Profr. Sergio Robles Villa
Hasta hace poco tiempo se tiene conciencia del proceso
educativo y de una dualidad que compete al mismo, por un
lado la necesidad de explicitar una teoría científica
que lo argumente y por otro una práctica que lo
cristalice en la realidad.
En este sentido desde el punto de vista teórico resulta
interesante saber cómo aprende el ser humano, y desde el
punto de vista de la práctica es fundamental cómo vamos
a aterrizar las concepciones de la teoría. En esta
dicotomía íntimamente relacionada siempre ha existido la
posición de que la teoría es primero que la práctica y,
por su puesto, lo contrario. Los teóricos argumentan que
debemos conocer cómo se aprende para de ahí derivar
estrategias que propicien el aprendizaje; mientras
tanto, los defensores de la práctica argumentan que la
teoría es puro verbo y que es buena para investigadores
en su laboratorio, pero que para los maestros que son
los que están en el frente son los que necesitan hechos
concretos que le permitan la eficacia del proceso.
En este sentido muchos nos sentimos con la autoridad de
opinar en cómo deben hacerse las cosas en la educación,
es decir, docentes, investigadores, autoridades
educativas y padres de familia esgrimimos nuestras
opiniones que en la mayoría de los casos están
fundamentadas en el sentido común.
La necesidad de saber que pasa en el cerebro humano ha
sido una motivación especialmente de los psicólogos
desde hace algunos años. En esta búsqueda es lógico el
encuentro de algunas contradicciones en los diferentes
ámbitos. En el ámbito psicológico existe la
contradicción de dos vertientes de interpretación que
han tratado de explicar cómo aprende el ser humano,
estas son: el conductismo y el cognitivismo .

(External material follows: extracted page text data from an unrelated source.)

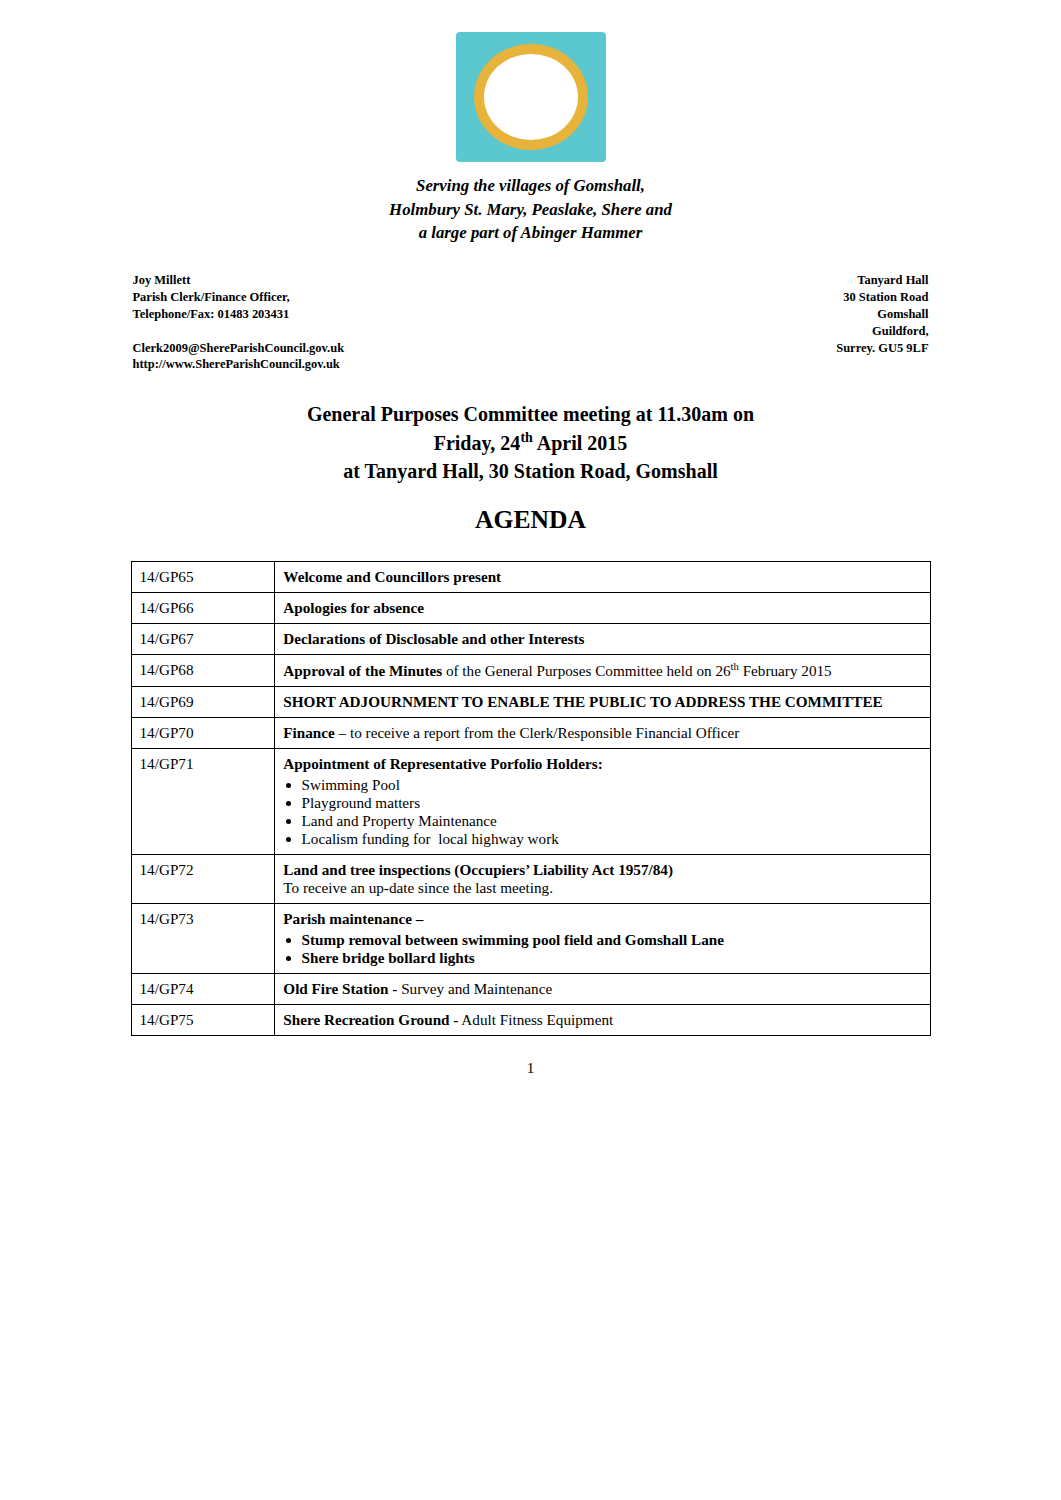Serving the villages of Gomshall,
Holmbury St. Mary, Peaslake, Shere and
a large part of Abinger Hammer
| Joy Millett Parish Clerk/Finance Officer, Telephone/Fax: 01483 203431 Clerk2009@ShereParishCouncil.gov.uk http://www.ShereParishCouncil.gov.uk | Tanyard Hall 30 Station Road Gomshall Guildford, Surrey. GU5 9LF |
General Purposes Committee meeting at 11.30am on
Friday, 24th April 2015
at Tanyard Hall, 30 Station Road, Gomshall
AGENDA
| 14/GP65 | Welcome and Councillors present |
| 14/GP66 | Apologies for absence |
| 14/GP67 | Declarations of Disclosable and other Interests |
| 14/GP68 | Approval of the Minutes of the General Purposes Committee held on 26 th February 2015 |
| 14/GP69 | SHORT ADJOURNMENT TO ENABLE THE PUBLIC TO ADDRESS THE COMMITTEE |
| 14/GP70 | Finance – to receive a report from the Clerk/Responsible Financial Officer |
| 14/GP71 | Appointment of Representative Porfolio Holders: Swimming Pool Playground matters Land and Property Maintenance Localism funding for local highway work |
| 14/GP72 | Land and tree inspections (Occupiers’ Liability Act 1957/84) To receive an up-date since the last meeting. |
| 14/GP73 | Parish maintenance – Stump removal between swimming pool field and Gomshall Lane Shere bridge bollard lights |
| 14/GP74 | Old Fire Station - Survey and Maintenance |
| 14/GP75 | Shere Recreation Ground - Adult Fitness Equipment |
1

Por un lado la primera (conductismo) concibe que el
aprendizaje se da por la intervención que un docente
hace sobre un aprendiz al decirle cómo debe hacer las
cosas para que se logre el aprendizaje. Mientras que la
segunda postura tiene otra idea de cómo se aprende y que
no es por la intervención directa de un maestro más bien
por la actividad que el sujeto desarrolla para
interpretar su realidad.
Tenemos la conciencia de que existen algunas teorías
psicológicas que tratan de explicar el fenómeno del
aprendizaje, pero cada una de ellas se cobija bajo estas
dos grandes corrientes ya mencionadas: el conductismo
nace a inicios del siglo pasado con los trabajos de
Thorndike que estableció que el aprendizaje es un cambio
de conducta permanente producto de la adquisición del
conocimiento; se le reconoce como la corriente más
antigua que trata de explicar el aprendizaje desde
posiciones claramente científicas, pues se considera que
antes de ésta no existía una preocupación por entender
cómo se daba este fenómeno, es decir, el conductismo
trató de fundamentar sus concepciones sobre el
aprendizaje basados en una teoría psicológica.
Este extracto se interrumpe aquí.